**Task requirements**
Copy each line of the data beneath in which the word "empty" appears.

[Stored data]
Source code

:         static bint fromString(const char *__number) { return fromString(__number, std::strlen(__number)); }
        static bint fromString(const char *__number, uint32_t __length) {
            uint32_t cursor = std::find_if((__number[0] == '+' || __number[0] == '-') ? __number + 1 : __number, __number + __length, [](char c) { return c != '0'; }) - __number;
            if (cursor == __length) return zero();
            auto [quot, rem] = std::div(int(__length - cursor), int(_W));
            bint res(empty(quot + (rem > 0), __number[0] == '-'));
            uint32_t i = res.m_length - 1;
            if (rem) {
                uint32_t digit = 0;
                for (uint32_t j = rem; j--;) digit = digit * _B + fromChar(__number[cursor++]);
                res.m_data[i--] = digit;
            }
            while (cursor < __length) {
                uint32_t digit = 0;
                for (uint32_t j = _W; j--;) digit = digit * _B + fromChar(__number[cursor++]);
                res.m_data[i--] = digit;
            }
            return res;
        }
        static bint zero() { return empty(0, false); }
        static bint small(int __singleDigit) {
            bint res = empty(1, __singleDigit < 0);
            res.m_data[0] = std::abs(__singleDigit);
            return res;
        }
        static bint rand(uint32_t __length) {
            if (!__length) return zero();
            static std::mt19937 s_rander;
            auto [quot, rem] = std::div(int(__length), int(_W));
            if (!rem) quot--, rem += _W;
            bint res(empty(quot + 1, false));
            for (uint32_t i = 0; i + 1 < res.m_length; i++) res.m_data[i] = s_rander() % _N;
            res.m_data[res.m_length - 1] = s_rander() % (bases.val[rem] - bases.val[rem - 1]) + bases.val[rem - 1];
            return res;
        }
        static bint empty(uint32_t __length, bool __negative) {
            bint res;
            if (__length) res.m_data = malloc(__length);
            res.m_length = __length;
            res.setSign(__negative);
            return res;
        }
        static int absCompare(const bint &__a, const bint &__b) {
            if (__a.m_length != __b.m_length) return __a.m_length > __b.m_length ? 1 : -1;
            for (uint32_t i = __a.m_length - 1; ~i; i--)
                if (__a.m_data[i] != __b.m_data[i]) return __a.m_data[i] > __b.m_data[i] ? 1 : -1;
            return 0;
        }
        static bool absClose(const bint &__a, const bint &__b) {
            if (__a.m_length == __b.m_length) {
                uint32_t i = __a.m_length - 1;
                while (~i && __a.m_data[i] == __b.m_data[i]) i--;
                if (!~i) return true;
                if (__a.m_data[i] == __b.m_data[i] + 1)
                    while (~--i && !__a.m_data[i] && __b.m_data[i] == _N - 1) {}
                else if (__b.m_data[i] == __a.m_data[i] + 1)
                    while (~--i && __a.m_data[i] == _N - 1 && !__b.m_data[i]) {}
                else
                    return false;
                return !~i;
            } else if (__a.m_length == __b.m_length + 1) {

**Response box**
            bint res(empty(quot + (rem > 0), __number[0] == '-'));
        static bint zero() { return empty(0, false); }
            bint res = empty(1, __singleDigit < 0);
            bint res(empty(quot + 1, false));
        static bint empty(uint32_t __length, bool __negative) {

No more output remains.